Over recent years, the mental well-being of students has come under increasing scrutiny. Modern stresses and strains have been intensified by continued rises in the average cost of living, and other social and academic expectations, all of which place extra pressure on students.

The figures are telling

The most recent data available from Higher Education Statistics Agency (HESA) relates to 2014-15. In that academic year, 1,180 student abandoned their university studies due to personal experiences with mental health issues such as depression and anxiety. This is a massive 210% rise from the 380 students who dropped out of university with mental health problems in 2009-10.

Whilst some of the reasons for this can be attributed specifically to on-campus factors, such as social anxiety and homesickness, there are many issues that can lead to this with online study too.

What can you do, and avoid doing, to help ensure you have the best chance to maintaining your positive mental health, and make the very most of your online learning experience?


Prepare before you start the course – it’s sensible to research the content of the programme so that you have a clearer idea of what to expect. This will help give you confidence and cut out the chance of nasty surprises about what you are not able to do.
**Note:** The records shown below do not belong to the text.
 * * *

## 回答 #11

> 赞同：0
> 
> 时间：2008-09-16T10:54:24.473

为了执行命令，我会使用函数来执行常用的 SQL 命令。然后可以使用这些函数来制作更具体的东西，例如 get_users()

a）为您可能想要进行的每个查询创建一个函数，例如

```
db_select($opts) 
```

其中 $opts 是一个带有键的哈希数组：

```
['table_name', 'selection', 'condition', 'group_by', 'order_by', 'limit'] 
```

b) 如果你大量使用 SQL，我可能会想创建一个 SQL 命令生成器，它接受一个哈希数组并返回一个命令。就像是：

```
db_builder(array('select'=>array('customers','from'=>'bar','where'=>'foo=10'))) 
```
Plan your studies properly – whether you are balancing your studies with career or personal commitments, make you sure you structure your studies to suit your circumstances. This includes making sure you are getting enough sleep! Don’t burn the candle at both ends because disrupted sleep patterns are closely related to the onset of depression.

Organise yourself – following on from above, make sure you are aware of any deadlines. Make a to-do list and use whatever organisational means you are most comfortable with to make sure you don’t let things slip and spiral out of your control.

Vary how you access your online studies – one of the many advantages of distance learning is the ability to access any time, any place. There’s no reason to study in isolation all the time. If you can find a WiFi connection in a public place, take the opportunity to vary your location and enjoy the flexibility that comes with distance learning!


Don’t expect to breeze through every part of your course – it’s an unrealistic expectation to place on yourself, which can increase pressure on yourself to reach unlikely targets. You will be better at some areas than others, and that’s perfectly natural.

Avoid unhealthy ways of coping with stress – drink and drugs are unhelpful ways to combat stress or to reward good work. It is easy to become dependent on ways to self-medicate. Instead, reach out for help either from health professionals for lifestyle advice or university tutors for tips on better ways to structure your learning.

Never be afraid to reach out and seek help – universities and GPs are very understanding of the anxieties and demands placed upon today’s student. You won’t be wasting their time, even if you just stop by for a quick chat with them. As they say, a problem shared is a problem halved.